COMPLETE THE FOLLOWING -
• a. In the text on choosing the number of clusters with silhouette scores, how does the plot mark the score of the best model?
• b. Pick up the text on choosing the number of clusters with silhouette scores and continue it from its last sentence.

DOCUMENT SEGMENT -
_ _ _

One of the techniques to choose best value for the number of cluster is to use silhouette score. The following steps computes silhouette scores for different numbers of clusters to help deciding the optimal number of clusters.

**1. Models with different number of clusters are created.**

In [None]:
# Arbitrary range from 5 to 150 with step 5 are considered for number of clusters.
# In this case total 30 (150 / 5) different k values are prepared.
k_range = range(5, 155, 5)

**2. In an iteration, all 30 models with different k value are created.**

In [None]:
models = []          # Models based on specific 'k' value will be stored here for later reference

for k in k_range:    # Value for k will be 5, then 10, then 15, and so on till 150
    print("Creating model with k = {0}...".format(k), end="")
    k_means = KMeans(n_clusters=k, random_state=42)           # Model gets initialized
    k_means.fit(X_train_reduced)                              # Model gets fitted on the data
    models.append(k_means)                                    # Fitted model gets added into a list for later reference
    print("Done")

**3. Each models' performance is analyzed.**

In [None]:
# List to store silhouette score for all models
silhouette_scores = []

# Iterates over all models and stores the models' performance (silhouette score) into a list for later reference
for model in models:
    silhouette_scores.append(
        silhouette_score(X_train_reduced, model.labels_)    # Calculates silhouette score given the dataset and labels
    )

**4. Plots the performance of all the models with different _k_ value.**

In [None]:
# Model with highest silhouette score is considered best model

best_score_index = np.argmax(silhouette_scores)    # Stores the index of list containing the highest silhouette score

best_score = silhouette_scores[best_score_index]   # Gets the highest silhousette score

best_k = k_range[best_score_index]                 # Gets the k-value of the model with highest silhouette score

In [None]:
# Plots the silhouette score for each model

plt.figure(figsize=(8, 3))                                   # Sets figures size (in inches) accordingly
plt.plot(k_range, silhouette_scores, "bo-")                  # Plots silhouette score for all models in blue line with filled circles
plt.xlabel("$k$")                                            # Prints label (in italic) for x-axis 
plt.ylabel("Silhouette Score")                               # Prints label for y-axis
plt.plot(best_k, best_score, "rs")  # Draws a red square     # Plots just the score for the best model in red square
plt.grid()                                                   # Enables grid layout
plt.title("Models with $k$ Clusters vs. Silhouette Score")   # Prints the title of the plot
plt.show()                                                   # Renders the plot

In [None]:
# Prints the best number of cluster.
print("Best Number of Cluster:", best_k)

The number of clusters is quite high as against intuition that to be around 40 considering the later one being the number of people that the dataset has the pictures of.

_ _ _

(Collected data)
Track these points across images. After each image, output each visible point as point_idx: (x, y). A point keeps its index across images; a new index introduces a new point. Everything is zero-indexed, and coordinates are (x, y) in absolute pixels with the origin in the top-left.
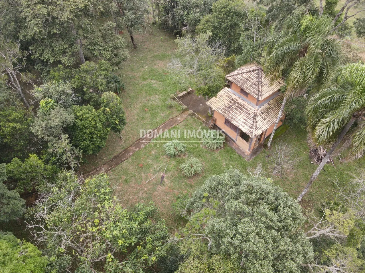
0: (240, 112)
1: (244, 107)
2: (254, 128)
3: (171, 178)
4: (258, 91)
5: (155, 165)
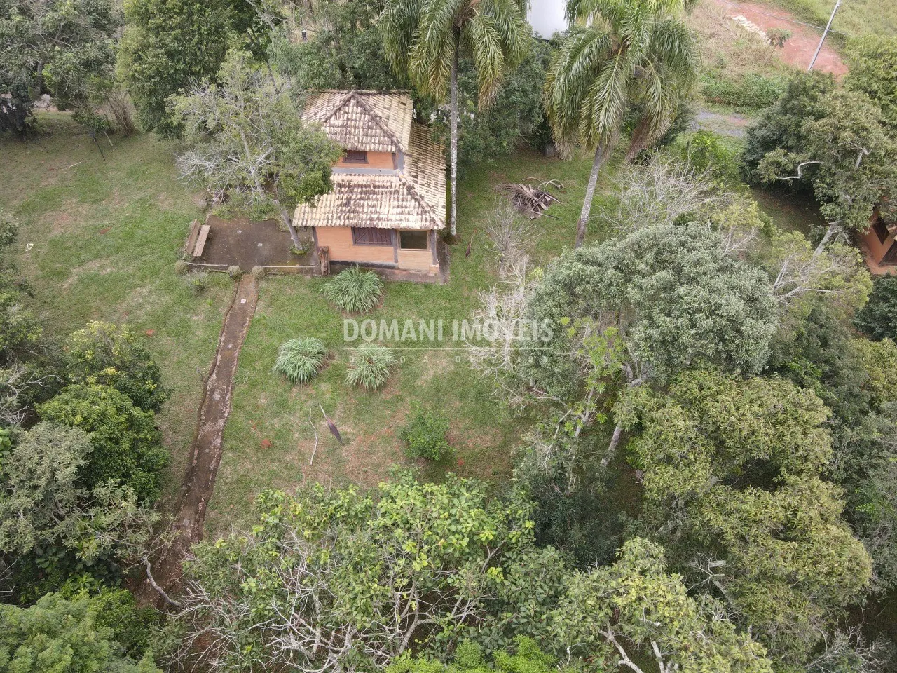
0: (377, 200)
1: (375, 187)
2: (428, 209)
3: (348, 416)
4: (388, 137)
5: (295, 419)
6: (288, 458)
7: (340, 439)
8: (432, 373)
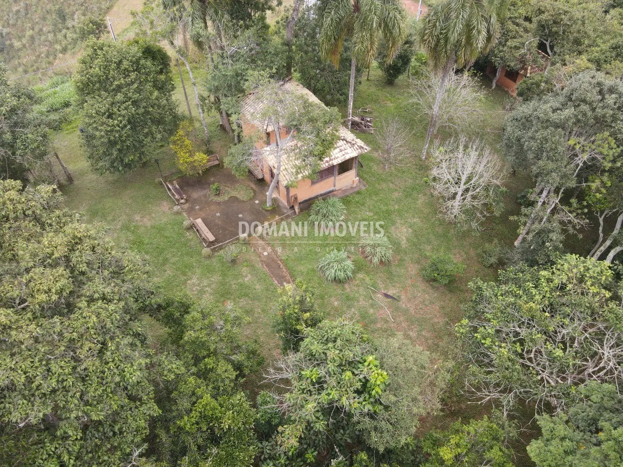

_ _ _

EXERCISE RESULTS -
• a. It is drawn as a red square.

• b.
### Analyzing Inertia over Different Number of Clusters

In [None]:
# Stores inertia for each model [inertia gets computed by the model itself]
inertias = [model.inertia_ for model in models]

# Stores inertia of the model having the highest silhouette score
best_model_inertia = inertias[best_score_index]

In [None]:
# Plots inertia for all models

plt.figure(figsize=(8, 3))                          # Sets figures size (in inches) accordingly
plt.plot(k_range, inertias, "bo-")                  # Plots inertia for all models in blue line with filled circles
plt.xlabel("$k$")                                   # Prints label (in italic) for x-axis 
plt.ylabel("Intertia")                              # Prints label for y-axis
plt.plot(best_k, best_model_inertia, "rs")          # Plots just the inertia for the best model in red square
plt.title("Models with $k$ Clusters vs. Intertia")  # Prints the title of the plot
plt.grid()                                          # Enables grid layout
plt.show()                                          # Renders the plot

In [None]:
# As there is not clear elbow visible in the above diagram, best model is considered
# the one with the best number of clusters found.
best_model = models[best_score_index]

## Visualizing the Clusters

In [None]:
def plot_faces(faces, labels, n_cols=10):
    """
    Helper function to plot the faces.
    
    Parameters
    ----------
    faces : 2-D array-like
        One or more faces across rows where each row represents a face
        
    labels : 1d array-like
        Ground truth (correct) labels.
        
    n_cols : int, default=10
        Numer of columns to be used to plot faces. It is maxium number of faces to be plotted in a row.
    """
    
    faces = faces.reshape(-1, 64, 64)  # Reshapes from one to two dimensions to make image plotting easy
    
    # Calculates number of rows requires to print all faces in cluster when maximum number of columns is n_cols
    n_rows = (len(faces) - 1) // n_cols + 1  
    
    plt.figure(figsize=(n_cols, n_rows))   # Configures the figure size as required
    
    # Iterates over all faces with labels
    for index, (face, label) in enumerate(zip(faces, labels)):
        # References subplots in a figure and selects a subplot indicates by 3rd parameter (1-based index)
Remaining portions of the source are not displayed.